WHAT THE TASK ASKS: Starting with the line containing "Lent 2 9:45" and going on through the line containing "Lent 3 9:45", return the lines of the data below exactly, and only those.

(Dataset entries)
★ ★ ★ ★ ★
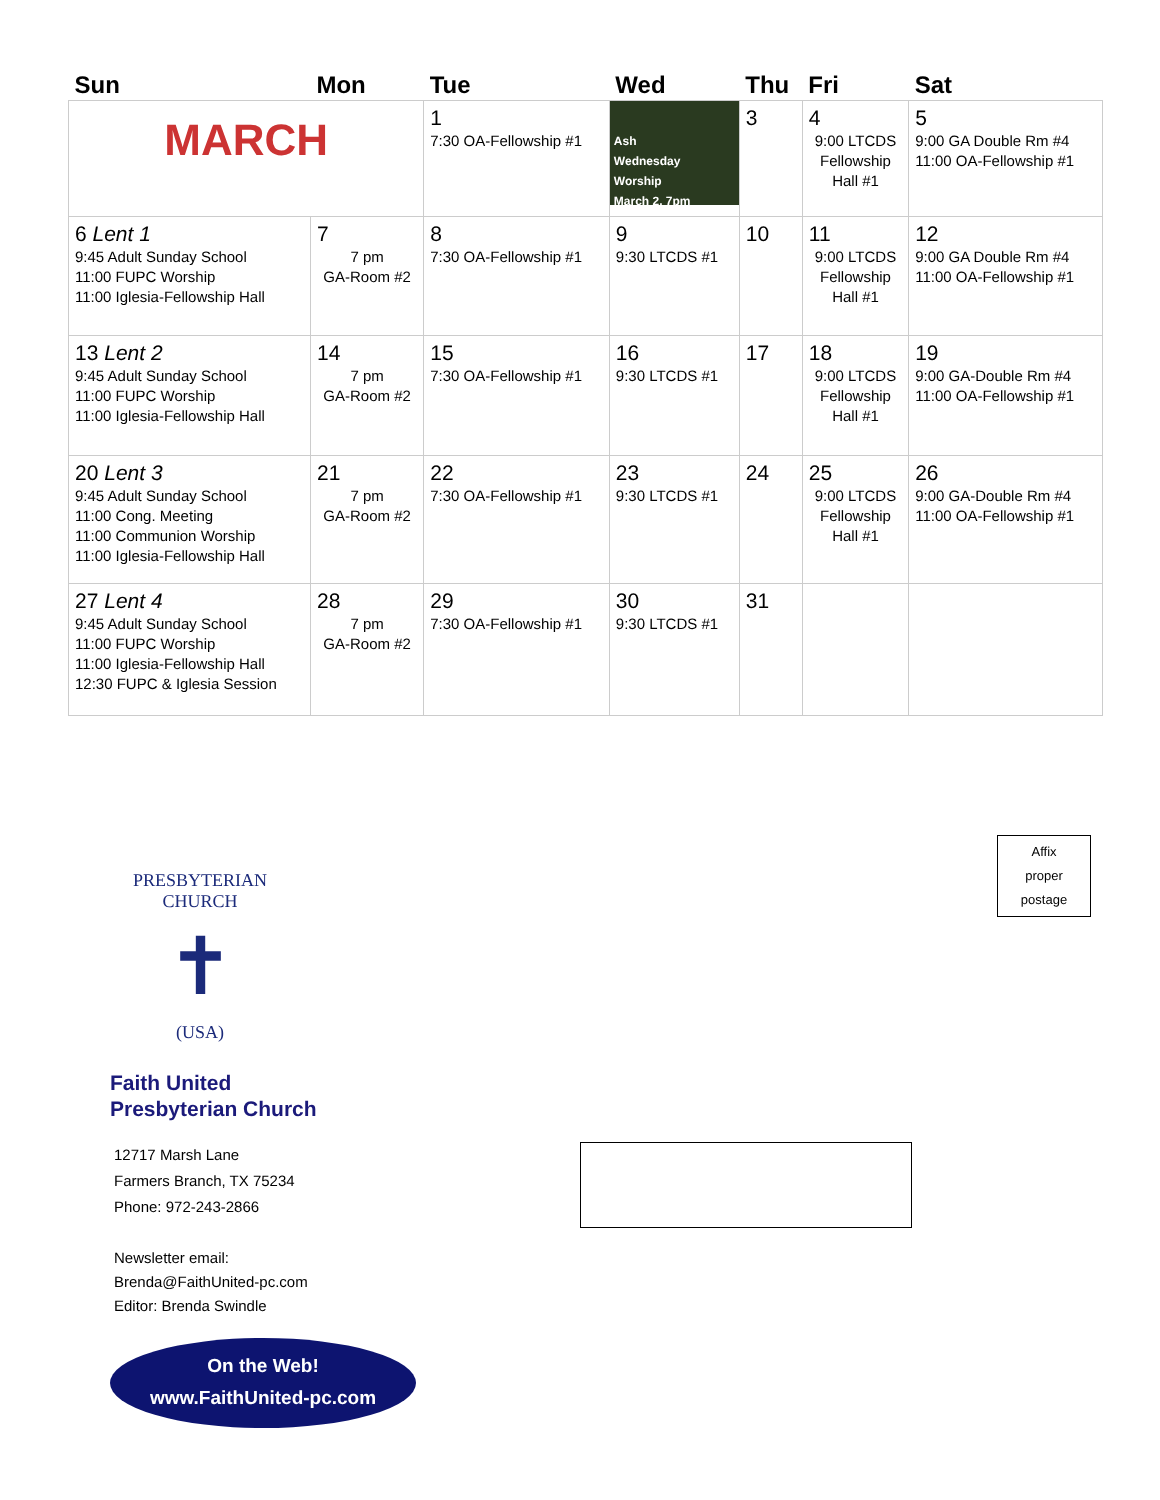| Sun | Mon | Tue | Wed | Thu | Fri | Sat |
| --- | --- | --- | --- | --- | --- | --- |
| MARCH | | 1 7:30 OA-Fellowship #1 | Ash Wednesday Worship March 2, 7pm | 3 | 4 9:00 LTCDS Fellowship Hall #1 | 5 9:00 GA Double Rm #4 11:00 OA-Fellowship #1 |
| 6 Lent 1 9:45 Adult Sunday School 11:00 FUPC Worship 11:00 Iglesia-Fellowship Hall | 7 7 pm GA-Room #2 | 8 7:30 OA-Fellowship #1 | 9 9:30 LTCDS #1 | 10 | 11 9:00 LTCDS Fellowship Hall #1 | 12 9:00 GA Double Rm #4 11:00 OA-Fellowship #1 |
| 13 Lent 2 9:45 Adult Sunday School 11:00 FUPC Worship 11:00 Iglesia-Fellowship Hall | 14 7 pm GA-Room #2 | 15 7:30 OA-Fellowship #1 | 16 9:30 LTCDS #1 | 17 | 18 9:00 LTCDS Fellowship Hall #1 | 19 9:00 GA-Double Rm #4 11:00 OA-Fellowship #1 |
| 20 Lent 3 9:45 Adult Sunday School 11:00 Cong. Meeting 11:00 Communion Worship 11:00 Iglesia-Fellowship Hall | 21 7 pm GA-Room #2 | 22 7:30 OA-Fellowship #1 | 23 9:30 LTCDS #1 | 24 | 25 9:00 LTCDS Fellowship Hall #1 | 26 9:00 GA-Double Rm #4 11:00 OA-Fellowship #1 |
| 27 Lent 4 9:45 Adult Sunday School 11:00 FUPC Worship 11:00 Iglesia-Fellowship Hall 12:30 FUPC & Iglesia Session | 28 7 pm GA-Room #2 | 29 7:30 OA-Fellowship #1 | 30 9:30 LTCDS #1 | 31 | | |
PRESBYTERIAN CHURCH
✝
(USA)
Faith United
Presbyterian Church
12717 Marsh Lane
Farmers Branch, TX 75234
Phone: 972-243-2866
Newsletter email:
Brenda@FaithUnited-pc.com
Editor: Brenda Swindle
On the Web!
www.FaithUnited-pc.com
Affix
proper
postage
★ ★ ★ ★ ★
TASK ANSWER:
| 13 Lent 2 9:45 Adult Sunday School 11:00 FUPC Worship 11:00 Iglesia-Fellowship Hall | 14 7 pm GA-Room #2 | 15 7:30 OA-Fellowship #1 | 16 9:30 LTCDS #1 | 17 | 18 9:00 LTCDS Fellowship Hall #1 | 19 9:00 GA-Double Rm #4 11:00 OA-Fellowship #1 |
| 20 Lent 3 9:45 Adult Sunday School 11:00 Cong. Meeting 11:00 Communion Worship 11:00 Iglesia-Fellowship Hall | 21 7 pm GA-Room #2 | 22 7:30 OA-Fellowship #1 | 23 9:30 LTCDS #1 | 24 | 25 9:00 LTCDS Fellowship Hall #1 | 26 9:00 GA-Double Rm #4 11:00 OA-Fellowship #1 |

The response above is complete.